Minutes later, I am outside the plane on the sea ice, marvelling at the first almost-sunset I've seen in weeks. We ate midnight rations ("midrats") with our LC-130 crew that night, and I found my way to my room eventually falling asleep around 2:30am. It's sometimes hard to believe this is really my life.

Wednesday, November 03, 2004

Election day


Election day
Originally uploaded by teenmachine.
Today was election day back home. Everyone here has been checking the internet all day, waiting for the electoral votes to come in. No TV to watch, we just hit "reload" minute after minute on cnn.com. Even that was only available until about 3pm, though, when the satellites went down. Then we all just figured we'd wait until morning to find out who our new President was. Some people said they would call home on the highly controlled Iridium phone, which is our 24 hour emergency satellite phone line.

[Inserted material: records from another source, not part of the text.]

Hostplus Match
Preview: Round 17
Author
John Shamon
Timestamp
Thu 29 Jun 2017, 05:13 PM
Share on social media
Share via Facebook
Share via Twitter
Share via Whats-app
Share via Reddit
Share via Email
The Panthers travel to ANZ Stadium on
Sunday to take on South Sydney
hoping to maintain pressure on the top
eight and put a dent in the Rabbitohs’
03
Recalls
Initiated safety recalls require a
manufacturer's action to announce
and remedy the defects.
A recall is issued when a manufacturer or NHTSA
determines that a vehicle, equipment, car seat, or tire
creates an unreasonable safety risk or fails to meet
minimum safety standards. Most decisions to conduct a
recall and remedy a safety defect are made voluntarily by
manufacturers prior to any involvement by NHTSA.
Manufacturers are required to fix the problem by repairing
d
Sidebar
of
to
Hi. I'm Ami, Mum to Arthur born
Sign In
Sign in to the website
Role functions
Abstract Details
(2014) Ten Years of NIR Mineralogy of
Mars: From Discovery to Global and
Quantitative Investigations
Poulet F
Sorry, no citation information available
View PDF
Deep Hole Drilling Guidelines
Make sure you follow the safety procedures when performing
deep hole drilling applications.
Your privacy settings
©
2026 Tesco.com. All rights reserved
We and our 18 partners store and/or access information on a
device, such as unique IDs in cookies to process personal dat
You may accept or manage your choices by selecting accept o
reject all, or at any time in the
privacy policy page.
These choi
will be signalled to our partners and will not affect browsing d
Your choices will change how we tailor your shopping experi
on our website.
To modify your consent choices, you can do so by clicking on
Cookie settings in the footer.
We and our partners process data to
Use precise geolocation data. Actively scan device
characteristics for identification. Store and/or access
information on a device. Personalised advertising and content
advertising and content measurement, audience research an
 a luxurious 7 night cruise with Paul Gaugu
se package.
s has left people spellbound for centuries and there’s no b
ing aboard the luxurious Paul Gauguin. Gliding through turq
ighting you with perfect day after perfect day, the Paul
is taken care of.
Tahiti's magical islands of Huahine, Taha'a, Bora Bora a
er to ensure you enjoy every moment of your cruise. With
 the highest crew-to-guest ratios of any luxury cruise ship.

Surprisingly, though, someone must be getting through to McMurdo on some kind of radio, because the electoral vote count has been available to us on our internal intranet, which is also put on the TV's in the galley. We have no idea which states have been counted, though, and which ones are still up for grabs. We only know what someone is typing in after hearing numbers over the radio. More than once, the numbers have been wrong...maybe there was too much static over the air. It's strange to be experiencing something so big from such an isolated place. We get used to the idea of being able to find anything out at any time, but down here, when the satellites go down, we really can't get live information. I can only imagine how the people felt who experienced 9/11 here. I keep having the urge for a split second to just call home to find out what's really going on...before I realize it's impossible. By now, most folks have finally wandered out of the galley, where many of us were waiting for new counts to come in. I guess I'll just wait for tomorrow morning too.